(WHAT YOU NEED TO DO):
Check every line of the data below for "page". Copy each one that has it.
Segment Start: MATERIAL FOR THE TASK
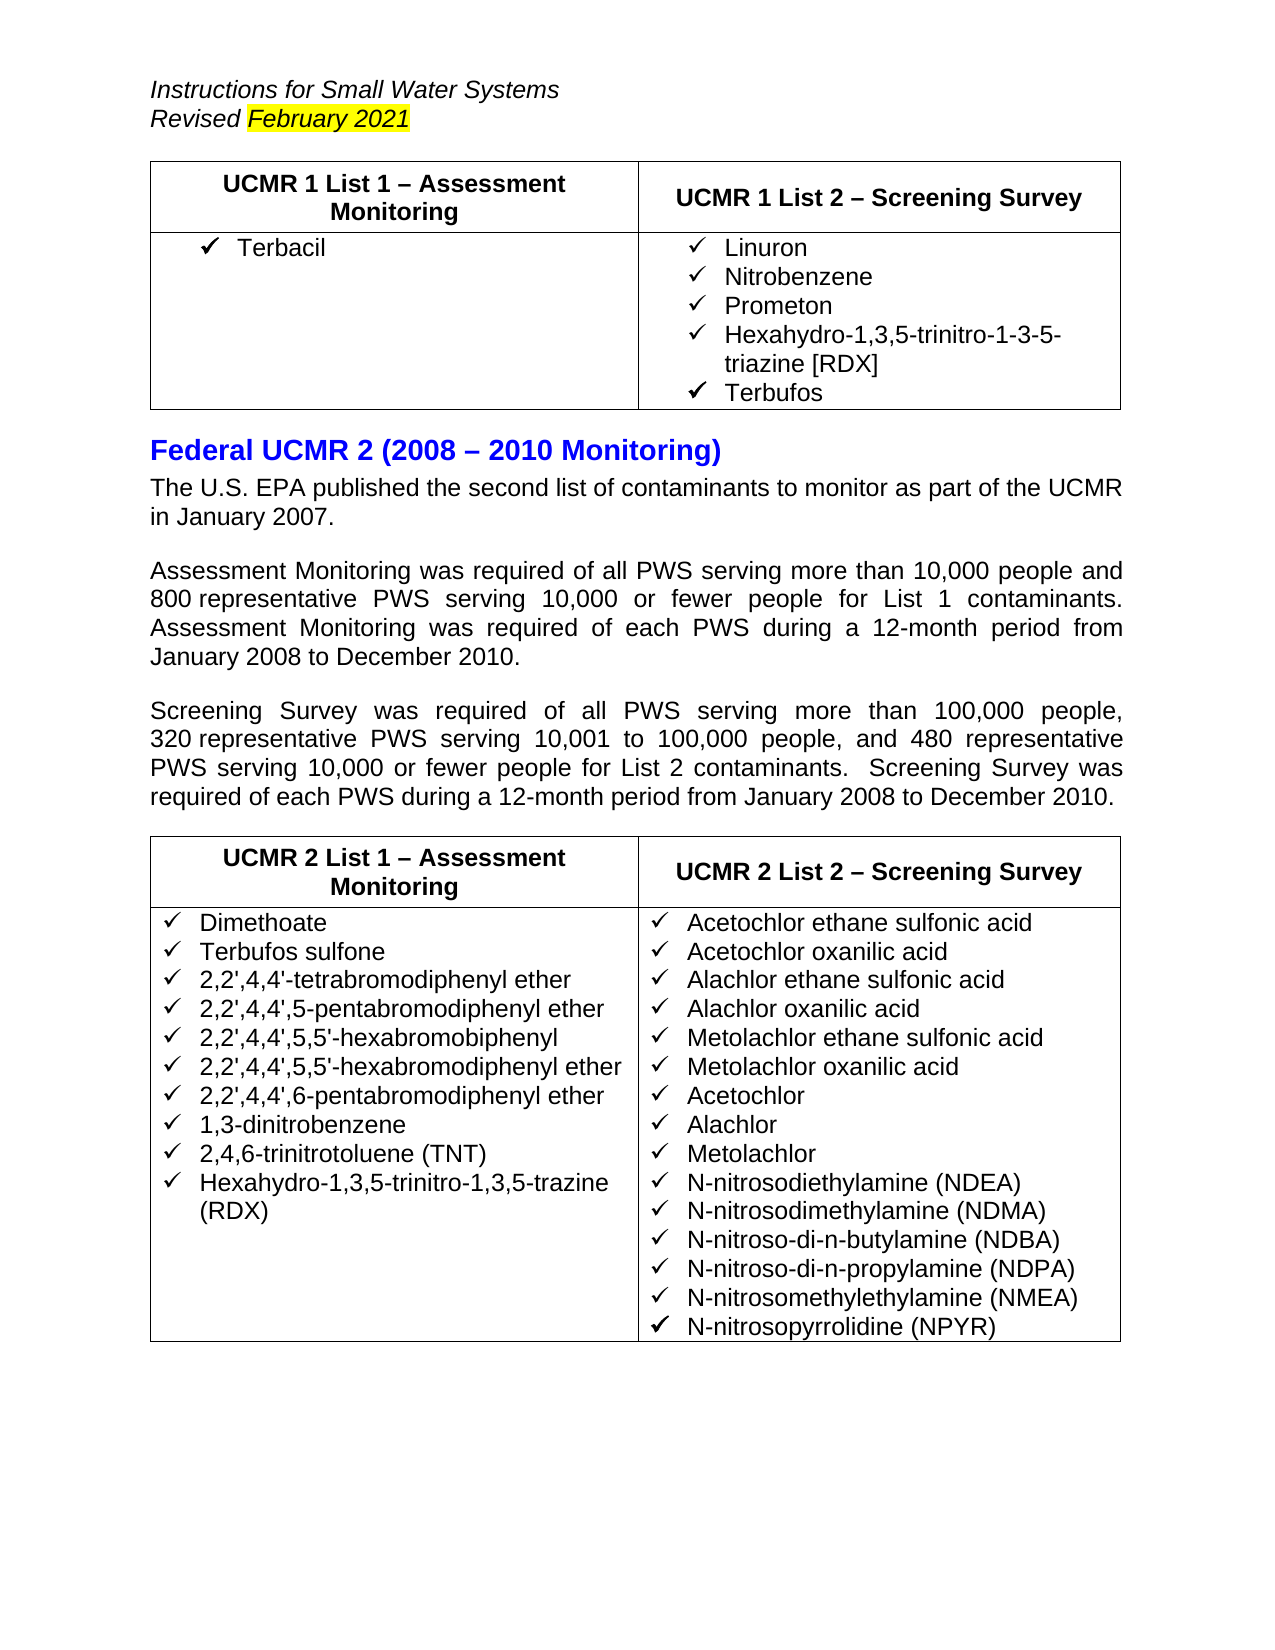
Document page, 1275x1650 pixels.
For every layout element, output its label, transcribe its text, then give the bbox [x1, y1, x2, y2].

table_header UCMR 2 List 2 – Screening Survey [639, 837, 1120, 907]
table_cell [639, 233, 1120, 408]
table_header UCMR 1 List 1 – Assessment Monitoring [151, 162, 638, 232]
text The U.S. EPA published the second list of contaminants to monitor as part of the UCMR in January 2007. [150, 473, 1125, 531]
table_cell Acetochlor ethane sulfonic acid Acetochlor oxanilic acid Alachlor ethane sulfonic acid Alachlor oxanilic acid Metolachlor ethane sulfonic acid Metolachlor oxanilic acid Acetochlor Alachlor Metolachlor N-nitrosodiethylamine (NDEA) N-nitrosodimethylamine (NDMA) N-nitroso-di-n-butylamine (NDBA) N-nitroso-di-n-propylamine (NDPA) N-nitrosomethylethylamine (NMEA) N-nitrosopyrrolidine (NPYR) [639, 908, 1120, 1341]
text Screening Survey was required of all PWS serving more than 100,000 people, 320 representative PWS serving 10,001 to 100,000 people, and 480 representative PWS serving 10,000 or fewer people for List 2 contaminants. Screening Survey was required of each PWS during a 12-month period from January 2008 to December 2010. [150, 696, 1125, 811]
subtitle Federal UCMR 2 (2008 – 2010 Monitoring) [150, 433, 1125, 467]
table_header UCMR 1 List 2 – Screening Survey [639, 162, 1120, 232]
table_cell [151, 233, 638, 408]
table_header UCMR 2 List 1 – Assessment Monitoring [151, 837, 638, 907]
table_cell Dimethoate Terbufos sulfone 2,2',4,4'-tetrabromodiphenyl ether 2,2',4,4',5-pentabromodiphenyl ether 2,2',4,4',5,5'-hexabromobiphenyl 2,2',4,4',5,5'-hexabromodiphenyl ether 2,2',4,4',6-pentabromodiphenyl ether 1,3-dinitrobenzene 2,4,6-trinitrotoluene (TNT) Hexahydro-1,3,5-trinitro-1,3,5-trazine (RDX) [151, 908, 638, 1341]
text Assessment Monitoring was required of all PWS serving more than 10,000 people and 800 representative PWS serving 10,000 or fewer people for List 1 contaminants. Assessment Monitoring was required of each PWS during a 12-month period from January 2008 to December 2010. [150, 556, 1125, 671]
Segment End: MATERIAL FOR THE TASK
Segment Start: MATERIAL FOR THE TASK
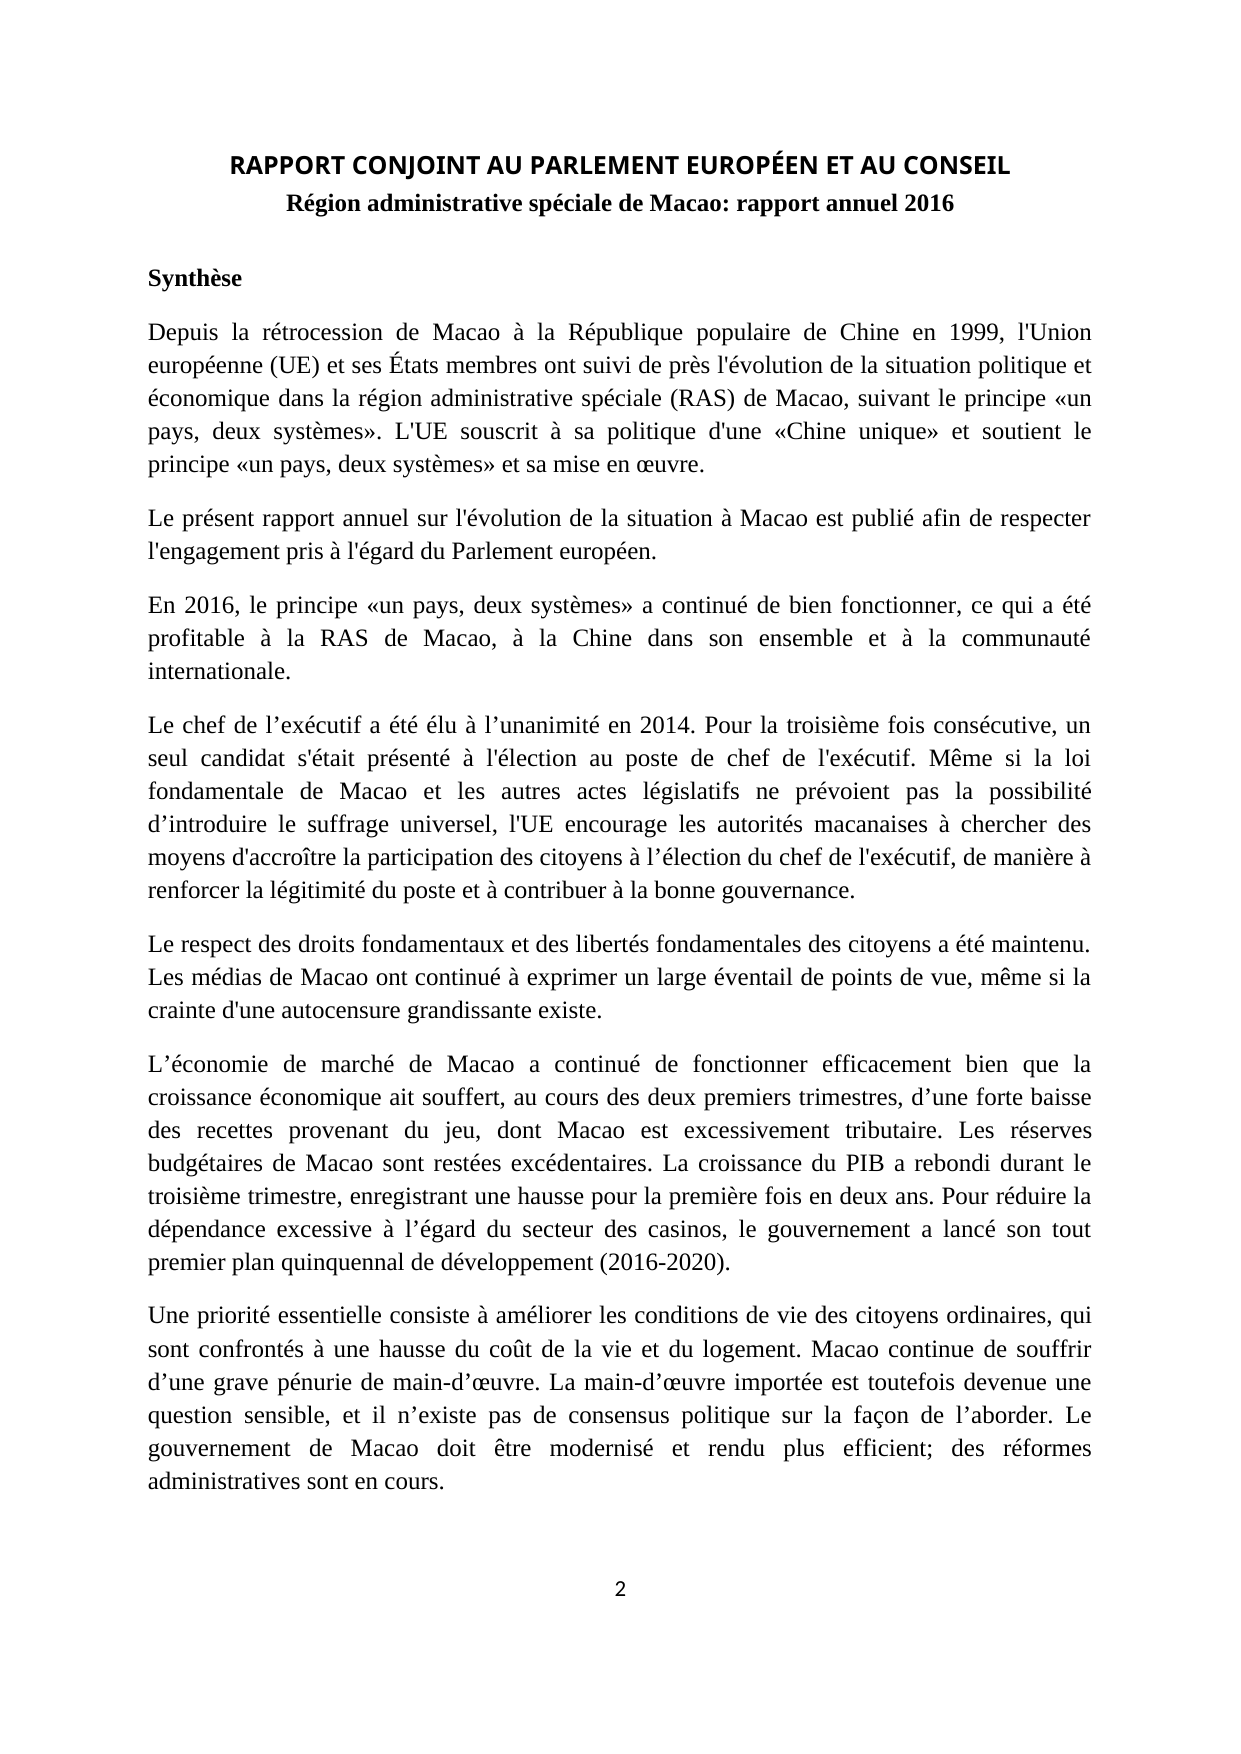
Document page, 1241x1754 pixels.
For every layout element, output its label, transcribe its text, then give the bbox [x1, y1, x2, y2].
Segment End: MATERIAL FOR THE TASK
(RESULT FOR THIS TASK):
Document page, 1275x1650 pixels.
Document page, 1241x1754 pixels.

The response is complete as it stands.